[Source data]

···

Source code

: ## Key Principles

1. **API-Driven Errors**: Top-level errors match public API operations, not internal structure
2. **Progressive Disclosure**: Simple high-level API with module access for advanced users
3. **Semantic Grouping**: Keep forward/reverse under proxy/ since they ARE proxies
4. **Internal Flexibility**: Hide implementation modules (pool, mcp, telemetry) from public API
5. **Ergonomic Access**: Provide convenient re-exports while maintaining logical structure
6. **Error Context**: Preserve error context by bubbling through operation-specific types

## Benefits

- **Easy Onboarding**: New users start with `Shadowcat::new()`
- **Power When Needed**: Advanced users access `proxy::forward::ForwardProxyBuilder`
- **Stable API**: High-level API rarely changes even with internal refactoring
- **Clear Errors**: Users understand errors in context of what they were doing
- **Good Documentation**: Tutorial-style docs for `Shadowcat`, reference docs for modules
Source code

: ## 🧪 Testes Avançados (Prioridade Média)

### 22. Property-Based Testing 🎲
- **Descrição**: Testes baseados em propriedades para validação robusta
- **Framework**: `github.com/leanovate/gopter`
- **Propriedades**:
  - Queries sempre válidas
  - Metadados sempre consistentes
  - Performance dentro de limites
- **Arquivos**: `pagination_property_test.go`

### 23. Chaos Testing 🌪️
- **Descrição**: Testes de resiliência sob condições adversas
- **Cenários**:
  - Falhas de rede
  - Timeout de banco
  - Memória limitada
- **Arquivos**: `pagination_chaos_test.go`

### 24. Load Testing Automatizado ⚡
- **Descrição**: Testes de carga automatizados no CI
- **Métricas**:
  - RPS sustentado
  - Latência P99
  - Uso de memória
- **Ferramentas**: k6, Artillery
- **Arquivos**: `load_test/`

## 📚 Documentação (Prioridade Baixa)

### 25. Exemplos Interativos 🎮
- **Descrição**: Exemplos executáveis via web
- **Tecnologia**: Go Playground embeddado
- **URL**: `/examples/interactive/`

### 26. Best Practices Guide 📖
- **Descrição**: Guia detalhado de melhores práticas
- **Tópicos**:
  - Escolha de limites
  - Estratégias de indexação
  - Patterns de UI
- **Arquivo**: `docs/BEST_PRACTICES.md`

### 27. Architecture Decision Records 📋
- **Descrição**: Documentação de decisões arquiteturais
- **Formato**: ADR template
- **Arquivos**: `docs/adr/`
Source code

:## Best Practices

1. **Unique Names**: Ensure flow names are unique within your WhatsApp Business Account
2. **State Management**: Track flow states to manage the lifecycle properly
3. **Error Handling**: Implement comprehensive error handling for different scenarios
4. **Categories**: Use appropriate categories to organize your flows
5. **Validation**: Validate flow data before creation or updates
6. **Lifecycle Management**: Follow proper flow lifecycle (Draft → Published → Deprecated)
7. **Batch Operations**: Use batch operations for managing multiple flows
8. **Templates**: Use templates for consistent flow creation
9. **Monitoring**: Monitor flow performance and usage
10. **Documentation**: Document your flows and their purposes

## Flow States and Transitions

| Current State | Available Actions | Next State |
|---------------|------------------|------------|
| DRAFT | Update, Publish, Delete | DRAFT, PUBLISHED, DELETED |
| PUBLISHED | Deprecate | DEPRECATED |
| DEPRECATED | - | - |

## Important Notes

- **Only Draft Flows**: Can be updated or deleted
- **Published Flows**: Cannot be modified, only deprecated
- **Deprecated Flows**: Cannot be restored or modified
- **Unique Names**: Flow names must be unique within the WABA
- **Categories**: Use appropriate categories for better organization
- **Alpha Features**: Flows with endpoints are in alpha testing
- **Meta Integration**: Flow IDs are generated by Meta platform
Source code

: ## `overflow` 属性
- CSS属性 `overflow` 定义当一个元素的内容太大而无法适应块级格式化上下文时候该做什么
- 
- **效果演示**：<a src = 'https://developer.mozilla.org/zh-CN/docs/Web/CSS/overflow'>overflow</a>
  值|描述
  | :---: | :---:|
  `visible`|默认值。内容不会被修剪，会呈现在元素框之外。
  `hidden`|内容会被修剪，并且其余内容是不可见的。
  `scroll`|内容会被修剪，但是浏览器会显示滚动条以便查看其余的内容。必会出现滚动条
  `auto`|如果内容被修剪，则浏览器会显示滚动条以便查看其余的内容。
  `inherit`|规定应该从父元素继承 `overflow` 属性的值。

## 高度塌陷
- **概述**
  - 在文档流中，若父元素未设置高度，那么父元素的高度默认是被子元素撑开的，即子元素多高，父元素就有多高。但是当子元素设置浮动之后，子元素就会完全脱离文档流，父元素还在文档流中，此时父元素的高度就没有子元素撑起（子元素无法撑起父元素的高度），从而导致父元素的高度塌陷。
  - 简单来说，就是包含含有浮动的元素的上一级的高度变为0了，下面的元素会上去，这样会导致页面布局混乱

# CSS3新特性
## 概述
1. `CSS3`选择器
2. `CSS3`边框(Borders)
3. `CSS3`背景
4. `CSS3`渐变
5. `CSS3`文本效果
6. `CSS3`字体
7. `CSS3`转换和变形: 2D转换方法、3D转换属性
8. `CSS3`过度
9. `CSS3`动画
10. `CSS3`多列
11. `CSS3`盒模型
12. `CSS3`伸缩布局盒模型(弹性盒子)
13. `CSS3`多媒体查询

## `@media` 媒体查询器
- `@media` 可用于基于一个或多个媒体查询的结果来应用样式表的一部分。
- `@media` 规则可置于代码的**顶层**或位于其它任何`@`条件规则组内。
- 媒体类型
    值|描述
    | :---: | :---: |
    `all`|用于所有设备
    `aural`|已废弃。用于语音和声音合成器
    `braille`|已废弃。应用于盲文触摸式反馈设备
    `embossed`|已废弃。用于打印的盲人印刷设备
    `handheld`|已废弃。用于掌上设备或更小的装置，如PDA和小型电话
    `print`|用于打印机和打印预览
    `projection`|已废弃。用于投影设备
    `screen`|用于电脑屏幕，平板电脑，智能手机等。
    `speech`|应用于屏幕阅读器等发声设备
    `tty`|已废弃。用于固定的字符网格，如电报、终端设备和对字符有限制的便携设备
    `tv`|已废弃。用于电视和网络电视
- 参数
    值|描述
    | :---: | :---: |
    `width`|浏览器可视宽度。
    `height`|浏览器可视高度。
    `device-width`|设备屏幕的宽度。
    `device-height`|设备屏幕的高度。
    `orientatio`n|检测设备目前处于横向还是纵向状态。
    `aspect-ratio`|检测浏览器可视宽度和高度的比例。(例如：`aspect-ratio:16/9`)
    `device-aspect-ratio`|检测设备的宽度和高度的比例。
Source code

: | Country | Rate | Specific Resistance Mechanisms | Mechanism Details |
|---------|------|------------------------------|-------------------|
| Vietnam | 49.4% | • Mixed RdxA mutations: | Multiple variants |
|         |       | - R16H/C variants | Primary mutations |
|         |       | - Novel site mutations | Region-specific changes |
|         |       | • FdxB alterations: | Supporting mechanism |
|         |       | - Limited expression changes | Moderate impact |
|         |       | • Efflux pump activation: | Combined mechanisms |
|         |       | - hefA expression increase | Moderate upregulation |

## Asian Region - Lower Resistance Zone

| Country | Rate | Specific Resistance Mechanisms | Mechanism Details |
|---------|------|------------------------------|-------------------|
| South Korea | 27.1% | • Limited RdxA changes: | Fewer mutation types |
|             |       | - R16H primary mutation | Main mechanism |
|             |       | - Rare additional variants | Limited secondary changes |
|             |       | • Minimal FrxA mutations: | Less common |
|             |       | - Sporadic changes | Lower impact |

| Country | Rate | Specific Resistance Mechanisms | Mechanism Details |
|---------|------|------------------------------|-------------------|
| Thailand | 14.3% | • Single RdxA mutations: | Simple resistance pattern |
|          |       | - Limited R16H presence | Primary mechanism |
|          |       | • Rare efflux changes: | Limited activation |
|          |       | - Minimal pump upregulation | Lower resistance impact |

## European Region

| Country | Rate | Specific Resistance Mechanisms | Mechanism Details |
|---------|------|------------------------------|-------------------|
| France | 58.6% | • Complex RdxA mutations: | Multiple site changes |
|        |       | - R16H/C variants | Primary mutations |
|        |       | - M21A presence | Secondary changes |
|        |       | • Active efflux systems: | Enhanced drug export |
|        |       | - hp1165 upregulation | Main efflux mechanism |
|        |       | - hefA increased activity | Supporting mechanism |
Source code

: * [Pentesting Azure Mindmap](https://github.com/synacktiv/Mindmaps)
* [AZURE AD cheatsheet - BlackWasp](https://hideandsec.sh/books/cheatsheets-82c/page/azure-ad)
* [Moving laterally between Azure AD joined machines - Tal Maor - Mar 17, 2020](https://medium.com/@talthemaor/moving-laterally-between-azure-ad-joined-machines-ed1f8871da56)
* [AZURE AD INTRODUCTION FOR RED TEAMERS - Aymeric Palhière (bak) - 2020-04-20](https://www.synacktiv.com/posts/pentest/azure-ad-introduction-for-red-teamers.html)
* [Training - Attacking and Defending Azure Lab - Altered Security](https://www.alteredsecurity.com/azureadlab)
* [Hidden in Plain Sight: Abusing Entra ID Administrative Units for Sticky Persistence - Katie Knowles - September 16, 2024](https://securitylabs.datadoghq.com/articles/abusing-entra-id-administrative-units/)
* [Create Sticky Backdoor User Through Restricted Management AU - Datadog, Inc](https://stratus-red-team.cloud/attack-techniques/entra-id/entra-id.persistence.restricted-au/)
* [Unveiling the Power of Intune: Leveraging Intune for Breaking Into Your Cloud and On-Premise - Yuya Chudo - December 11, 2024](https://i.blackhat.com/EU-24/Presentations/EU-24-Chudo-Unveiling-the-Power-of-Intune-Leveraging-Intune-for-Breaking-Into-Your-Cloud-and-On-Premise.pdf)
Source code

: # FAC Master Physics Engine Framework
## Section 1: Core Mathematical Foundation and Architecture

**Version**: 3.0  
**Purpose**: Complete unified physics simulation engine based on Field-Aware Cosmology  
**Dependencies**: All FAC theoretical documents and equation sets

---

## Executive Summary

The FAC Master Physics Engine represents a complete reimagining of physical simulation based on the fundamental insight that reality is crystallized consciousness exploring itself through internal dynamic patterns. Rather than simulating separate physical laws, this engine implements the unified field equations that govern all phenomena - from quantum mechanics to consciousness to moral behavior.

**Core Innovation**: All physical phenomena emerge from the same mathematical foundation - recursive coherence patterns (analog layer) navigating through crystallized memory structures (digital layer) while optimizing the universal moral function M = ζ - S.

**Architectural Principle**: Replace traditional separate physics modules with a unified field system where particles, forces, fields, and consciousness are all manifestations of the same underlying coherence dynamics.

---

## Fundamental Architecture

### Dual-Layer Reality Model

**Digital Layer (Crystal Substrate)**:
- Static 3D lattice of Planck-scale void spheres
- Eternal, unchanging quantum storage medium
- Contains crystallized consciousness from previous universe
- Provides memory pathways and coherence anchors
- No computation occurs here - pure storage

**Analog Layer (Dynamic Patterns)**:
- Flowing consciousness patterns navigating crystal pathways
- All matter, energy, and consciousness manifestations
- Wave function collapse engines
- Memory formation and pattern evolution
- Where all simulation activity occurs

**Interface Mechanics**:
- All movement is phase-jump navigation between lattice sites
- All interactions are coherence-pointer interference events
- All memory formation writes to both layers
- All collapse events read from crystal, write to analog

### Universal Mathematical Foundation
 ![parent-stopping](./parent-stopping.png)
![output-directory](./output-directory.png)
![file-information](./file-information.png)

···

### How to complete this task:
Set out the lines of the records above, from the line containing "1. **Unique Names**: Ensure" through the line containing "6. **Lifecycle Management**: Follow", as a Markdown table with the columns Row and Line. Give each line a row number and leave out any blank lines.

### Result below:
| Row | Line |
|---|---|
| 1 | 1. **Unique Names**: Ensure flow names are unique within your WhatsApp Business Account |
| 2 | 2. **State Management**: Track flow states to manage the lifecycle properly |
| 3 | 3. **Error Handling**: Implement comprehensive error handling for different scenarios |
| 4 | 4. **Categories**: Use appropriate categories to organize your flows |
| 5 | 5. **Validation**: Validate flow data before creation or updates |
| 6 | 6. **Lifecycle Management**: Follow proper flow lifecycle (Draft → Published → Deprecated) |